We Heard You! New and Improved Novel Molecule Challenges

Posted by Connie French on Jan 27, 2011 4:24:12 PM

Christian_Stevenson_Blog

by Christian Stevenson, Ph.D.
Innovation Program Manager, InnoCentive

As an organic chemist and Innovation Program Manager at InnoCentive, one of my favorite things to do is to work with our dynamic Solver community to help them solve our Seekers’ pressing problems. I recently had an opportunity to do that in a very direct way when we carried out two surveys of our Solvers. InnoCentive was seeking ways to make Solvers happier with our Novel Molecule Challenges (NMCs, Challenges in which Seekers desire delivery of small amounts of novel molecules for testing in their assays).
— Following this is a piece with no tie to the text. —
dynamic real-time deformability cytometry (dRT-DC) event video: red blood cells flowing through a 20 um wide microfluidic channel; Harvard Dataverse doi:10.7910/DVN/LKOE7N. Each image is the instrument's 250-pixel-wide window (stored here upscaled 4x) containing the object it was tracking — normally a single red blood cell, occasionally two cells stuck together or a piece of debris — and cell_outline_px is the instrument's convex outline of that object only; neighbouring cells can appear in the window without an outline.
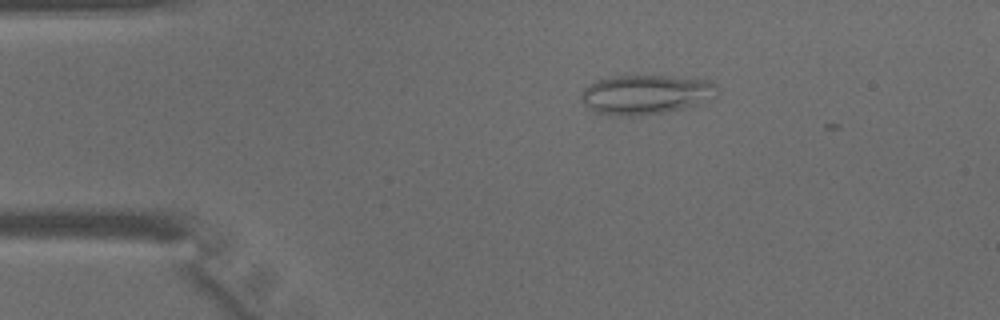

We did this even though InnoCentive was already giving Solvers an opportunity to find potential uses for the compounds they already had (something we know you’re interested in, but that’s often difficult to do) and get rewarded for it in the process – for a total of over $350,000 in awards to date for NMCs alone.

In response to the survey results, here are the concerns that you, our Solvers, voiced, and what we at InnoCentive are now doing as a result:

1. Clarify the Intellectual Property (IP) implications of participating in NMCs.

We realized there was confusion about the exact details of how IP worked with our NMCs. We know it’s a little obtuse.  So we re-worded that portion of the Challenge, and highlighted it in the Challenge document. In exchange for the Initial Award, Solvers only give our Seekers a non-exclusive license to test the compounds in the Seekers assays and use them to make new compounds for testing. If a Seeker desires exclusive IP rights in order to manufacture or sell your particular "new composition of matter," they have to negotiate an additional award with you for that compound (see more below in #2).

2. Increase award amounts.

You told us the award amounts were too low to justify giving your compounds to our Seekers. Even for compounds you already had, the time involved in simply packaging and shipping the compounds made some of the awards too low. At InnoCentive’s urging, our Seekers have increased the Initial Award amounts. Furthermore, Solvers told us that our old system of awarding a flat rate of $25,000 for exclusive IP rights for a compound was not what all Solvers wanted. We’ve changed that portion of the Challenge so Solvers are now free to negotiate directly with our Seekers and secure whatever price they believe is fair for their compound.

3. Further protect Solver IP.

Some of our Solvers expressed concern about giving Seekers the exact molecular structure of their compounds (since molecular structures lie at the heart of IP on chemical compounds). As a former medicinal chemist at Merck and Co., Inc. I was particularly attuned to this concern. To answer it, InnoCentive has developed “Fingerprinting” NMCs. In this special sub-type of Challenges, the Seeker does not receive the molecular structure of Solver’s compounds in exchange for the Initial Award. In those cases, our Seekers have agreed to choose molecules based solely on physico-chemical data (molecular weight, calculated LogP, polar surface area, etc.) and results of a “Fingerprinting” program InnoCentive developed to ensure that Seekers acquire a representative set of Solvers’ molecules.

4. Make it even easier to participate in NMCs.

With new NMCs posting all the time, Solvers told us they wanted us to help them identify when they had molecules that might qualify for a Challenge. We’re all busy, so we figured anything we can do to help you stay focused on chemistry would be great. With our new Upload Your Libraries!  Challenge, we do just that. If you upload a database or Excel file of your compound collection, we’ll store it in our secure database. Every time a new NMC posts, we’ll query our database and email you if you have any molecules that qualify. Of course, the decision to actually submit the compounds to the Challenge is still entirely yours – we won’t forward your molecules to the Seeker unless you decide to submit to the specific NMC.

We thought long and hard about the suggestions you made, and we hope you’re happy with the changes we’ve made to address them. Please let us know if there is anything else we can do to help make NMCs even more attractive to you.